Namun kenyataan jauh dari harapan. Alih-alih mendapat 6.000 dolar AS seperti yang dijanjikan, Amon hanya menerima 4.000 dolar AS (sekitar Rp67 juta). Uang itu pun habis dalam waktu singkat, digunakan untuk membeli ponsel dan mobil yang kemudian rusak. Tak lama setelahnya, kondisi fisiknya mulai menurun drastis. Ia sering pingsan, mudah lelah, dan mengalami sakit kepala hebat.
Sang ibu, Leah Metto, tak kuasa menyembunyikan kesedihan ketika mengetahui anaknya telah menjual ginjal demi uang. "Mereka mengambil keuntungan lewat anak-anak muda seperti Amon," ungkapnya.
Investigasi kolaboratif yang dilakukan Der Spiegel, ZDF, dan DW mengungkap jaringan internasional jual beli organ yang melibatkan rumah sakit, perantara, bahkan lembaga bayangan. Dokumen rahasia, kesaksian whistleblower, dan wawancara dengan korban menunjukkan pola eksploitasi sistematis terhadap kaum muda miskin di Kenya.
Menurut Willis Okumu, peneliti dari Institute of Security Studies in Africa, praktik ini bukan kasus individu semata. "Faktanya, ini adalah kejahatan terorganisasi," ujarnya.
Okumu memperkirakan, di kota Oyugis saja, sekitar 100 pemuda telah menjual ginjal mereka. Banyak dari mereka kini mengalami masalah kesehatan serius, bahkan trauma psikologis. DW mewawancarai empat di antaranya. Mereka mengaku hanya menerima 2.000 dolar AS (Rp33,6 juta) untuk ginjal mereka, dan kemudian diminta mencari donor lain dengan imbalan komisi sebesar 400 dolar AS (Rp6,7 juta) per orang.
"Ada area abu-abu dalam hukum yang dieksploitasi oleh sindikat ini. Tidak ada hukum yang melarang Anda untuk menyumbangkan ginjal demi uang dan Anda tidak dapat dituntut atas hal itu," jelas Okumu merujuk pada keterangan dari kepolisian Kenya.
Secara hukum, Kenya hanya memperbolehkan donor ginjal jika dilakukan kepada kerabat atau dengan alasan altruistik, bukan transaksi komersial.
Seorang mantan staf Rumah Sakit Mediheal mengungkap bahwa praktik ini telah berlangsung selama bertahun-tahun. Pada awalnya, penerima transplantasi berasal dari Somalia dan donor dari Kenya. Namun sejak 2022, pasien datang dari Israel, dan pada 2024, dari Jerman.

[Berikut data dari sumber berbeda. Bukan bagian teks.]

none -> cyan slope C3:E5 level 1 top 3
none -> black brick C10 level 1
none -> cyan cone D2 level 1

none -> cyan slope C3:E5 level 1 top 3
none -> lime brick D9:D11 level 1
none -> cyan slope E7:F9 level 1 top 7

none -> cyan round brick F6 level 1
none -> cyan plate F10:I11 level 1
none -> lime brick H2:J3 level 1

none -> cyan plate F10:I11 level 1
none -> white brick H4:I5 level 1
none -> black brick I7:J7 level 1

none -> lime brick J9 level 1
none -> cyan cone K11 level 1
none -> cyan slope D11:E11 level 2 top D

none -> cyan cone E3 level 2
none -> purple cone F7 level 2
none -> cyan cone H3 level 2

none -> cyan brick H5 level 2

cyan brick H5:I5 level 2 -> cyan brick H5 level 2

Para donor bahkan diterbangkan dari negara-negara seperti Azerbaijan, Kazakhstan, dan Pakistan. Dalam prosesnya, mereka diminta menandatangani dokumen yang menyatakan bahwa mereka adalah kerabat dari penerima organ meskipun tidak pernah bertemu sebelumnya.
"Karena kendala bahasa, mereka hanya menandatangani," ungkap mantan pegawai tersebut, yang berbicara secara anonim.
Lebih parah lagi, sebagian donor diduga masih di bawah umur dan tetap menjalani operasi tanpa persetujuan medis yang sah.
Apa yang dialami Amon dan pemuda-pemuda Kenya lainnya adalah puncak gunung es dari krisis kemanusiaan yang terbungkus dalam narasi 'kesempatan'. Dengan kemiskinan sebagai latar, jaringan perdagangan organ menawarkan 'penyelamat' yang justru berujung pada penderitaan.
Kisah ini bukan sekadar tentang uang atau organ tubuh, melainkan tentang ketidaksetaraan global, ketidakpedulian terhadap hak asasi, dan kebutuhan mendesak akan penegakan hukum serta etika medis yang lebih ketat.